Required work: Without the images, write out all of the following entries exactly.

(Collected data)

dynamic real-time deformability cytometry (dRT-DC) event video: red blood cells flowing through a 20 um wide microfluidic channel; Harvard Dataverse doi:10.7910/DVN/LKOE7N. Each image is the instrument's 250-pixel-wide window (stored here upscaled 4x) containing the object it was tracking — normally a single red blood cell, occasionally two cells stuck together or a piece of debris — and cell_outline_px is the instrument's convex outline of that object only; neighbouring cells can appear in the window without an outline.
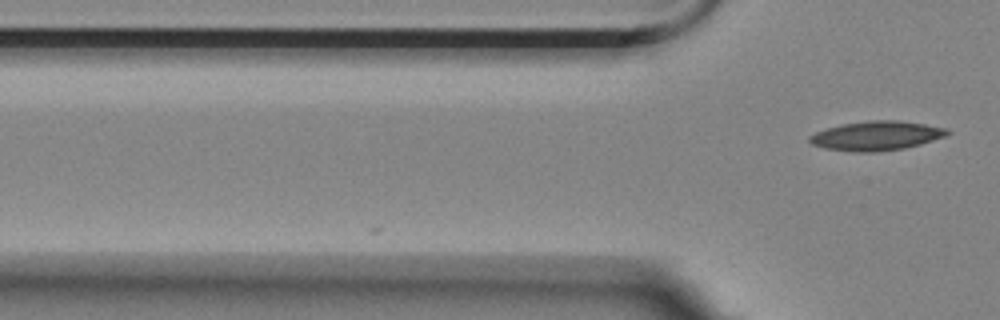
{"species": "Egyptian fruit bat (a non-hibernating species)", "species_latin": "Rousettus aegyptiacus", "temperature_condition": "room temperature", "stored_images_in_passage": 2, "camera_frame_rate_fps": 3000, "um_per_image_px": 0.085, "animal": {"sex": "female"}, "frame": {"image": 1, "passage_image": 2, "time_ms": 0.333, "image_size_px": [1000, 320], "cell_outline_px": [[952, 132], [944, 136], [920, 144], [904, 148], [876, 152], [856, 152], [824, 148], [812, 144], [808, 140], [808, 136], [816, 132], [828, 128], [844, 124], [868, 120], [900, 120], [948, 128]], "centroid_in_image_um": [74.5, 11.54], "position_along_channel_um": 51.3, "area_um2": 23.41}}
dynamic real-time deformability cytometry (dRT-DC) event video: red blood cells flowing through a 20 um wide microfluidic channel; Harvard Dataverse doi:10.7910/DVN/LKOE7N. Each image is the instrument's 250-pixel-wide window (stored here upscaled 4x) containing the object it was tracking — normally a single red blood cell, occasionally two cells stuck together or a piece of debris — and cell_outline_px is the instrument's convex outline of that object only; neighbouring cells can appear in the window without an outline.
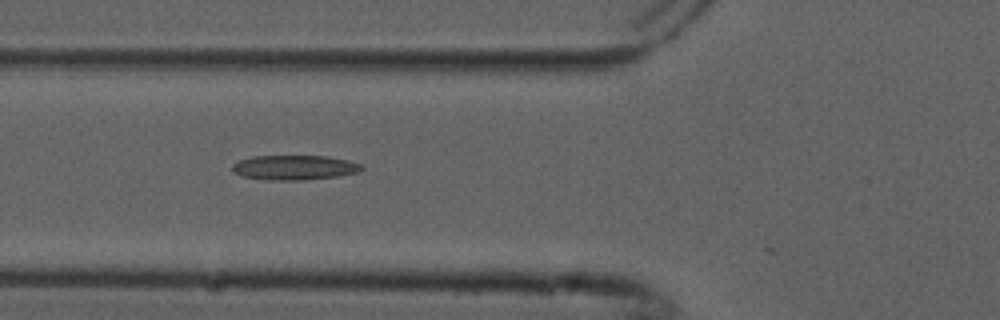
{"species": "common noctule bat (a hibernating species)", "species_latin": "Nyctalus noctula", "temperature_condition": "cold", "stored_images_in_passage": 5, "camera_frame_rate_fps": 3000, "um_per_image_px": 0.085, "animal": {"sex": "male", "forearm_length_mm": 52.5}, "frame": {"image": 1, "passage_image": 4, "time_ms": 1.0, "image_size_px": [1000, 320], "cell_outline_px": [[364, 168], [360, 172], [336, 176], [304, 180], [272, 180], [244, 176], [232, 172], [232, 164], [240, 160], [252, 156], [328, 156], [348, 160], [364, 164]], "centroid_in_image_um": [25.07, 14.23], "position_along_channel_um": 100.7, "area_um2": 18.67}}
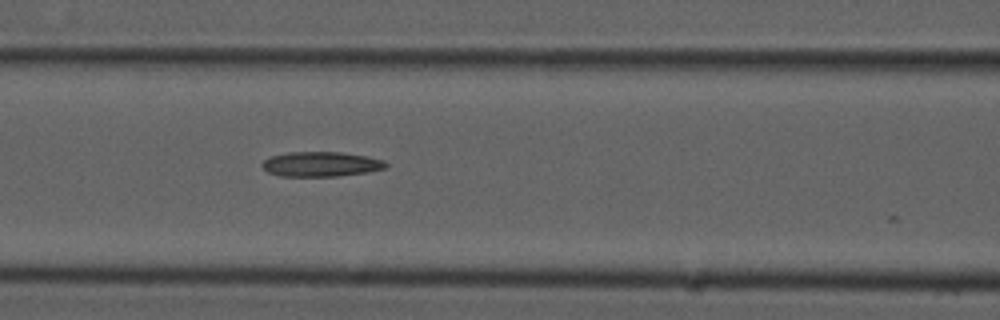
{"frame": {"image": 2, "passage_image": 5, "time_ms": 1.333, "image_size_px": [1000, 320], "cell_outline_px": [[388, 168], [368, 172], [336, 176], [280, 176], [268, 172], [260, 164], [264, 160], [272, 156], [288, 152], [340, 152], [364, 156], [384, 160], [388, 164]], "centroid_in_image_um": [27.3, 13.95], "position_along_channel_um": 139.3, "area_um2": 17.86}}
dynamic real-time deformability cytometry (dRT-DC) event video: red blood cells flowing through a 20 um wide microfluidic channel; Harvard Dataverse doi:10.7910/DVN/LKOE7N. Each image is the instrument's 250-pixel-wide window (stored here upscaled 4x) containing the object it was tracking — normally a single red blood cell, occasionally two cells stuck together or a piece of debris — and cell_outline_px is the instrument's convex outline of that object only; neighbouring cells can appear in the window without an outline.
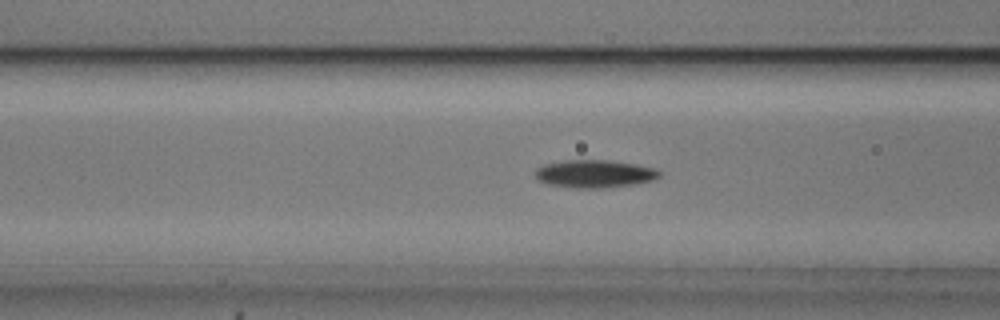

Answer for the task:
dynamic real-time deformability cytometry (dRT-DC) event video: red blood cells flowing through a 20 um wide microfluidic channel; Harvard Dataverse doi:10.7910/DVN/LKOE7N. Each image is the instrument's 250-pixel-wide window (stored here upscaled 4x) containing the object it was tracking — normally a single red blood cell, occasionally two cells stuck together or a piece of debris — and cell_outline_px is the instrument's convex outline of that object only; neighbouring cells can appear in the window without an outline.
{"species": "Egyptian fruit bat (a non-hibernating species)", "species_latin": "Rousettus aegyptiacus", "temperature_condition": "room temperature", "stored_images_in_passage": 2, "camera_frame_rate_fps": 3000, "um_per_image_px": 0.085, "animal": {"sex": "female"}, "frame": {"image": 1, "passage_image": 2, "time_ms": 0.333, "image_size_px": [1000, 320], "cell_outline_px": [[952, 132], [944, 136], [920, 144], [904, 148], [876, 152], [856, 152], [824, 148], [812, 144], [808, 140], [808, 136], [816, 132], [828, 128], [844, 124], [868, 120], [900, 120], [948, 128]], "centroid_in_image_um": [74.5, 11.54], "position_along_channel_um": 51.3, "area_um2": 23.41}}
dynamic real-time deformability cytometry (dRT-DC) event video: red blood cells flowing through a 20 um wide microfluidic channel; Harvard Dataverse doi:10.7910/DVN/LKOE7N. Each image is the instrument's 250-pixel-wide window (stored here upscaled 4x) containing the object it was tracking — normally a single red blood cell, occasionally two cells stuck together or a piece of debris — and cell_outline_px is the instrument's convex outline of that object only; neighbouring cells can appear in the window without an outline.
{"species": "common noctule bat (a hibernating species)", "species_latin": "Nyctalus noctula", "temperature_condition": "cold", "stored_images_in_passage": 5, "camera_frame_rate_fps": 3000, "um_per_image_px": 0.085, "animal": {"sex": "male", "forearm_length_mm": 52.5}, "frame": {"image": 1, "passage_image": 4, "time_ms": 1.0, "image_size_px": [1000, 320], "cell_outline_px": [[364, 168], [360, 172], [336, 176], [304, 180], [272, 180], [244, 176], [232, 172], [232, 164], [240, 160], [252, 156], [328, 156], [348, 160], [364, 164]], "centroid_in_image_um": [25.07, 14.23], "position_along_channel_um": 100.7, "area_um2": 18.67}}
{"frame": {"image": 2, "passage_image": 5, "time_ms": 1.333, "image_size_px": [1000, 320], "cell_outline_px": [[388, 168], [368, 172], [336, 176], [280, 176], [268, 172], [260, 164], [264, 160], [272, 156], [288, 152], [340, 152], [364, 156], [384, 160], [388, 164]], "centroid_in_image_um": [27.3, 13.95], "position_along_channel_um": 139.3, "area_um2": 17.86}}
dynamic real-time deformability cytometry (dRT-DC) event video: red blood cells flowing through a 20 um wide microfluidic channel; Harvard Dataverse doi:10.7910/DVN/LKOE7N. Each image is the instrument's 250-pixel-wide window (stored here upscaled 4x) containing the object it was tracking — normally a single red blood cell, occasionally two cells stuck together or a piece of debris — and cell_outline_px is the instrument's convex outline of that object only; neighbouring cells can appear in the window without an outline.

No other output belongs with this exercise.